Plus encore, Louis Orenga explique : « Les marques collectives et les signes officiels de qualité ont un cahier des charges s'appliquant à un ensemble de produits contrôlés et validés par les instances publiques et mis en marché par un certain nombre d'entreprises. Ces marques collectives sont de deux types, il y a la démarche officielle et la marque collective en tant que démarche de professionnels, comme “Le Crunch” pour les pommes à l'export. La marque collective avec des produits différents s'approche davantage d'une marque caution que l'on pourrait simplement qualifier de signature collective. Elle est souvent initiée par des interprofessions ou des instances régionales. Ici, le consommateur peut s'assurer que la marque se situe dans un créneau bien particulier en termes de qualité et de prix. En cela la marque d'entreprise n'a pas la même vocation. »

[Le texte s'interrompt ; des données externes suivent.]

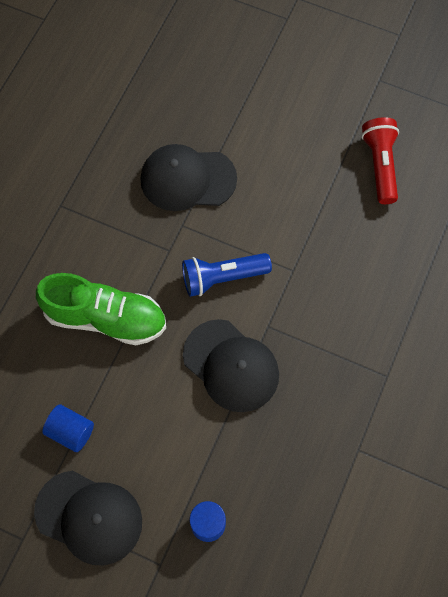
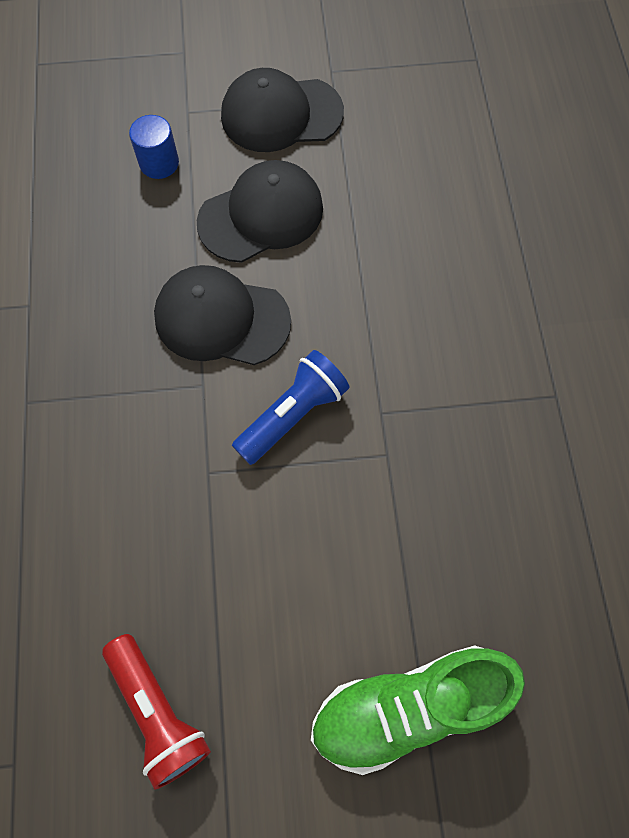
camera: 150 degrees right, 0 degrees up
green shoe [36,273,166,345] -> green shoe moved to [311,645,525,775]
blue cylinder [42,404,94,452] -> none
black cap [141,144,237,211] -> black cap moved to [197,160,323,263]

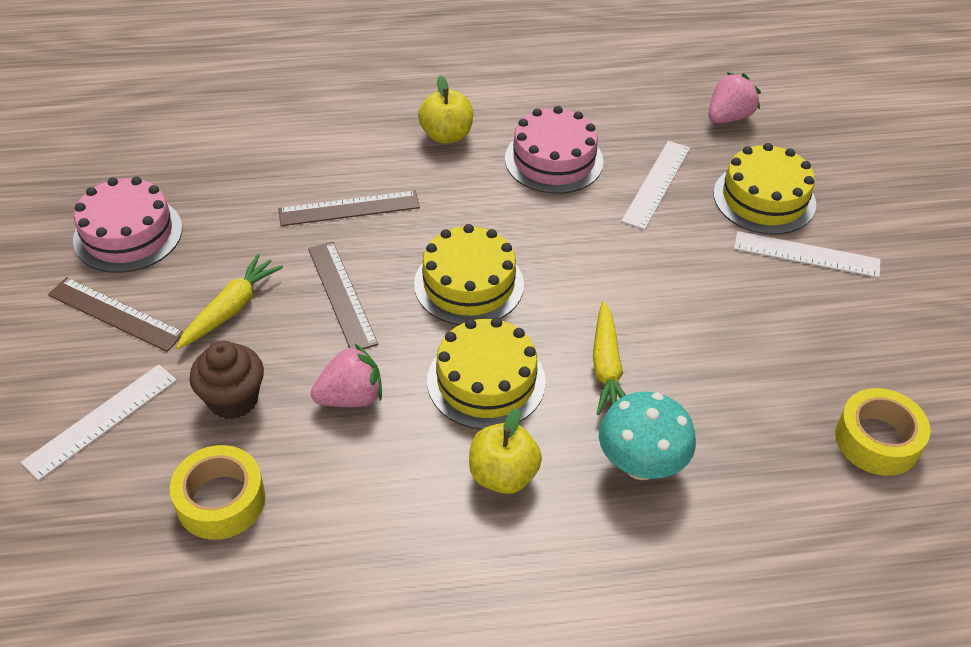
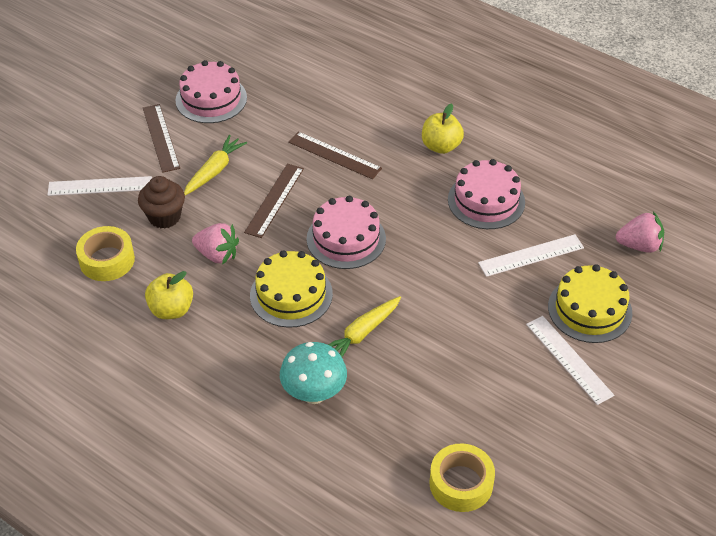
camera: 45 degrees right, 0 degrees up
yellow carrot [176,254,283,349] -> yellow carrot turned 45 degrees counterclockwise [184,135,247,195]
yellow cake [414,224,524,325] -> pink cake [306,196,386,269]
yellow apple [469,408,542,494] -> yellow apple moved to [145,271,193,319]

A titre d'exemple, on pourrait aussi parler du changement radical de nom de société chez Pot au Pin. En effet, il y a deux ans, l'entreprise a décidé de revoir toute sa charte commerciale et graphique. Planète Végétale était née. « Aujourd'hui, le look des produits et la qualité orientent le choix du consommateur face au rayon fruits et légumes », expliquait le directeur marketing de Planète Végétale lors du lancement. Et d'ajouter avec bon sens, « quand un produit est sous-représenté en linéaire, ce n'est jamais bon pour lui ». Une chose est certaine pour ancrer fortement une marque dans le rayon, il faut mettre tout en œuvre pour le voir sélectionné par les acheteurs de la grande distribution. Car sans rayon pas de marque. Chez Leclerc, dans le rayon fruits et légumes (cf. photo ci-contre), on privilégie le lien avec les producteurs avoisinants. Dans le Sud Finistère, à Pont l'Abbé, l'enseigne porte haut les couleurs de la Bretagne et annonce même ses liens avec plusieurs groupes aux marques bien connues telles que Prince de Bretagne et Savéol. Et les intermédiaires s'y mettent aussi à l'image du réseau Creno avec Jardin d'ici, et dans le groupe Le Saint avec le slogan “Jouons local”, message que le groupe aime mettre en avant dans son choix d'être le “local de l'étape”. Ainsi plus que des marques, dans la filière fruits et légumes ce sont souvent des démarches qualitatives, voire des engagements forts en faveur de l'environnement comme c'est le cas de “Demain la terre” qui associe des entreprises partout en France ayant pris le parti de jouer la carte du développement durable, à cela il faut aussi ajouter les démarches de plusieurs marques collectives type Priméale pour Prim'co ou encore Prince de Bretagne, qui depuis déjà quelques années éditent leurs rapports d'activité développement durable comme caution de bonne gestion de l'énergie, de traitement des déchets, etc., et ce en tenant compte de la part humaine et économique du développement durable.